Label: self-released

Produced by: ?

In the midst of an ongoing slew of noise and drone releases, Matthew Bower dropped ‘A Crispy Void,’ which harkens back to… I don’t know, man, Transformer-era stuff? 25 years ago? Time is a flat circle. Or maybe it’s a crispy void, whatever that could mean, although with additional tracks called ‘Chunkraga’ and ‘Lost Cosmic Slop Debris,’ some matching imagery does get smudged into view: playing on SF sonic attributes such as raga, or spacey jams, or “voids” – which I’ll read as noise, or drone – and giving it some additional texture (debris; chunks; so on.)

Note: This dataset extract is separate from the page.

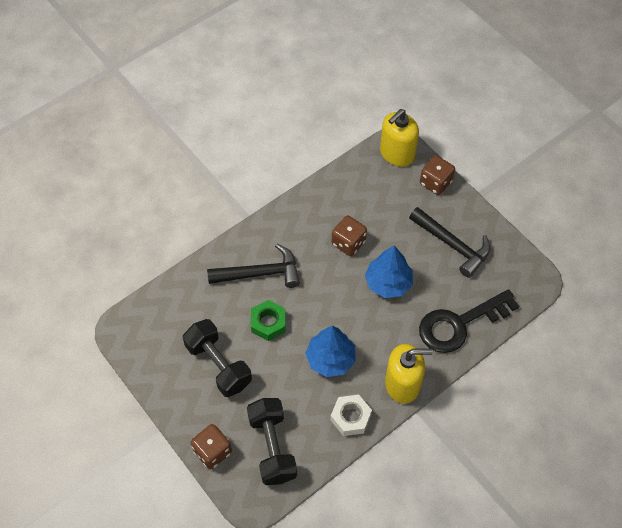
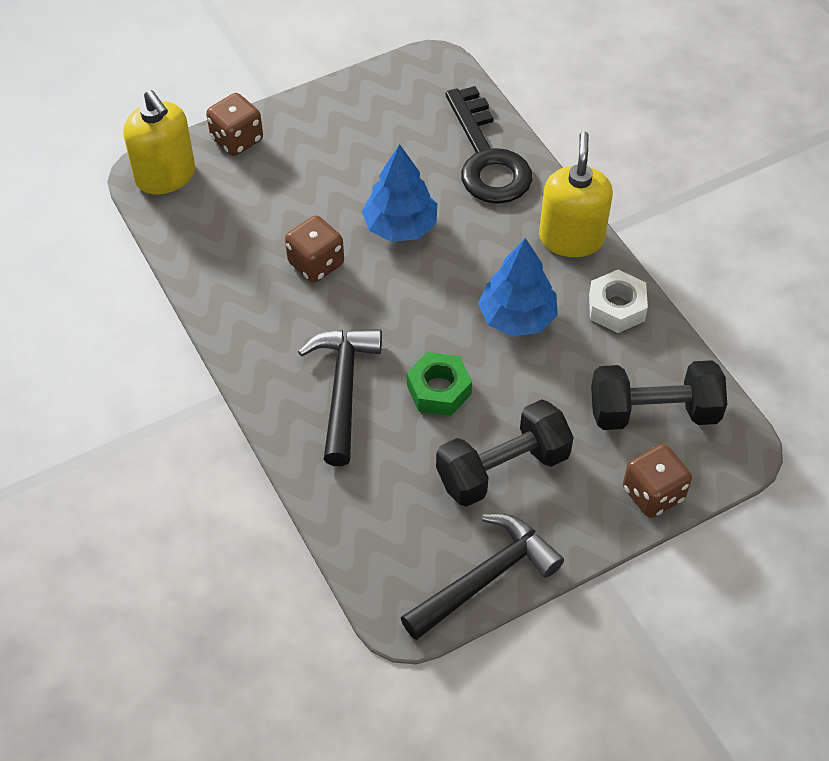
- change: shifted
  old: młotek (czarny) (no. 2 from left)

Am I making that up? Of course. But nonetheless: I bring up Transformer as a relatively accessible SF album, which bridged the gap (y’know, via a long and rickety bridge) between noise and psychedelia, in such a way that the disc was accessible enough for a “regular” label like Sympathy For the Music Industry. While Void is a self-released CDr and shan’t be circulating on the same shelves as White Stripes releases, the vibe of shaping Bower’s barrage into something that resembles “songs” is the link: Crispy Void relies on the “usual” long-form repetition of a riff with a busy background burble of further distortion or noise, but the mix makes this stuff just so delightful – like the upfront riff is legitimately catchy, and like baby’s-first-solo just kind of playing pleasantly with notes; the background burbles is formed enough to act like an actual melody. …And song transitions! Things don’t just end abruptly: you’ll notice a few song titles are linked by ellipses, and that’s represented in the material, where one track may invert the other (bringing the background forward, or just going quiet when the preceding is loud), with enough uniqueness per song such I can actually call these out of a song list, much like early, early SF (and Transformer, and maaaybe up through Orange Canyon Mind or something).

This is still the noisefest / psychdelic drone you want, but it’s also an album that could be tolerated by more genteel company. Decades on; non-stop releases – digitally, CDr, cassette – and Bower (and associates) still produces music that I not only adore, but that can surprise me.